Chronic or persistent pain lasts beyond the expected healing time (usually 3-6 months) following a trauma, surgery, or other condition (excluding cancer).2

Chronic pain is complex, and each person experiences it differently.

What are the impacts of chronic pain?

Chronic pain can negatively affect your mood, relationships, and body.

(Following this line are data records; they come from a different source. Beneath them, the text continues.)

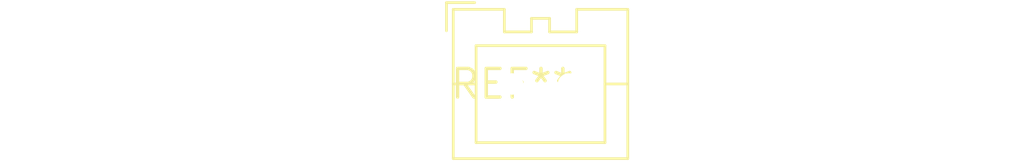
<source format=kicad_pcb>
(kicad_pcb (version 20240108) (generator pcbnew)

  (general
    (thickness 1.6)
  )

  (paper "A4")
  (layers
    (0 "F.Cu" signal)
    (31 "B.Cu" signal)
    (32 "B.Adhes" user "B.Adhesive")
    (33 "F.Adhes" user "F.Adhesive")
    (34 "B.Paste" user)
    (35 "F.Paste" user)
    (36 "B.SilkS" user "B.Silkscreen")
    (37 "F.SilkS" user "F.Silkscreen")
    (38 "B.Mask" user)
    (39 "F.Mask" user)
    (40 "Dwgs.User" user "User.Drawings")
    (41 "Cmts.User" user "User.Comments")
    (42 "Eco1.User" user "User.Eco1")
    (43 "Eco2.User" user "User.Eco2")
    (44 "Edge.Cuts" user)
    (45 "Margin" user)
    (46 "B.CrtYd" user "B.Courtyard")
    (47 "F.CrtYd" user "F.Courtyard")
    (48 "B.Fab" user)
    (49 "F.Fab" user)
    (50 "User.1" user)
    (51 "User.2" user)
    (52 "User.3" user)
    (53 "User.4" user)
    (54 "User.5" user)
    (55 "User.6" user)
    (56 "User.7" user)
    (57 "User.8" user)
    (58 "User.9" user)
  )

  (setup
    (pad_to_mask_clearance 0)
    (pcbplotparams
      (layerselection 0x00010fc_ffffffff)
      (plot_on_all_layers_selection 0x0000000_00000000)
      (disableapertmacros false)
      (usegerberextensions false)
      (usegerberattributes false)
      (usegerberadvancedattributes false)
      (creategerberjobfile false)
      (dashed_line_dash_ratio 12.000000)
      (dashed_line_gap_ratio 3.000000)
      (svgprecision 4)
      (plotframeref false)
      (viasonmask false)
      (mode 1)
      (useauxorigin false)
      (hpglpennumber 1)
      (hpglpenspeed 20)
      (hpglpendiameter 15.000000)
      (dxfpolygonmode false)
      (dxfimperialunits false)
      (dxfusepcbnewfont false)
      (psnegative false)
      (psa4output false)
      (plotreference false)
      (plotvalue false)
      (plotinvisibletext false)
      (sketchpadsonfab false)
      (subtractmaskfromsilk false)
      (outputformat 1)
      (mirror false)
      (drillshape 1)
      (scaleselection 1)
      (outputdirectory "")
    )
  )

  (net 0 "")

  (footprint "JST_XA_B02B-XASK-1_1x02_P2.50mm_Vertical" (layer "F.Cu") (at 0 0))

)

</source>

This can impact your quality of life, work, education, and social participation.3

People experiencing chronic pain often also experience depression, anxiety, sleep disturbance, and fatigue. These co-occurring conditions can contribute to poorer health, societal and financial outcomes.3,4

People experiencing chronic pain also have a 20% greater suicide risk than the rest of the population.5

And, chronic pain is estimated to be Australia’s third most costly health condition in terms of health spending – the cost of chronic pain in Australia is estimated to be $215.6 billion dollars by 2050.6,7

How common is chronic pain?

Chronic pain affects the quality of life of more than 3.4 million Australians (14%), including children and young people.8,6

1 in 5 Australians over the age of 45 lives with chronic pain.9

1 in 4 Australians over the age of 85 lives with chronic pain.10

40% of forced retirements are due to chronic pain.11

Between 50 – 80% of people experiencing chronic pain are undertreated, despite effective care options being available.12

Chronic pain particularly affects older people, women, and those experiencing disadvantaged socioeconomic and health status.8,9,13


  1. Pain Australia. Survey Report: Impact of opioid regulatory reforms on people living with chronic pain 2022 [cited 2023 21 Jan].
  2. Pain Australia. The Nature and Science of Pain: Pain Australia; 2018 [cited 2023 18 Jan].
  3. Karapetyan AA, Manvelyan HM. Chronic Pain and Depression. Rijeka: IntechOpen; 2017 [cited 2023 18 Jan].
  4. Hadi MA, McHugh GA, Closs SJ. Impact of Chronic Pain on Patients’ Quality of Life: A Comparative Mixed-Methods Study. J Patient Exp [Internet]. 2019 [cited 2023 18 Jan]; 6(2):[133-41 pp.].
  5. Racine M. Chronic pain and suicide risk: A comprehensive review. Progress in Neuro-Psychopharmacology and Biological Psychiatry [Internet]. 2018 2018/12/20/ [cited 2023 18 Jan]; 87:[269-80 pp.].
  6. Pain Australia. The cost of pain in Australia 2019 [cited 2023 18 Jan].
  7. MBF Foundation; University of Sydney Pain Management Research Institute. The high price of pain: the economic impact of persistent pain in Australia: Access Economics; MBF Foundation; University of Sydney Pain Management Research Institute; 2007 [cited 2023 18 Jan].
  8. Blyth FM, March LM, Brnabic AJ, Jorm LR, Williamson M, Cousins MJ.Chronic pain in Australia: a prevalence study. Pain [Internet]. 2001 Jan [cited 2023 18 Jan]; 89(2-3):[127-34 pp.].
  9. Australian Institute of Health and Welfare. Chronic pain in Australia Canberra: AIHW; 2020 [cited 2023 18 Jan].
  10. Australian Institute of Health and Welfare. Older Australians Canberra: AIHW; 2021 [cited 2023 18 Jan].
  11. Schofield DJ, Shrestha RN, Passey ME, Earnest A, Fletcher SL. Chronic disease and labour force participation among older Australians. Medical Journal of Australia [Internet]. 2008 [cited 2023 18 Jan]; 189(8):[447-50 pp.].
  12. Pain Australia. National Pain Strategy 2010 [cited 2023 18 Jan].
  13. Diatchenko L, Fillingim RB, Smith SB, Maixner W. The phenotypic and genetic signatures of common musculoskeletal pain conditions. Nat Rev Rheumatol [Internet]. 2013 Jun [cited 2023 18 Jan]; 9(6):[340-50 pp.].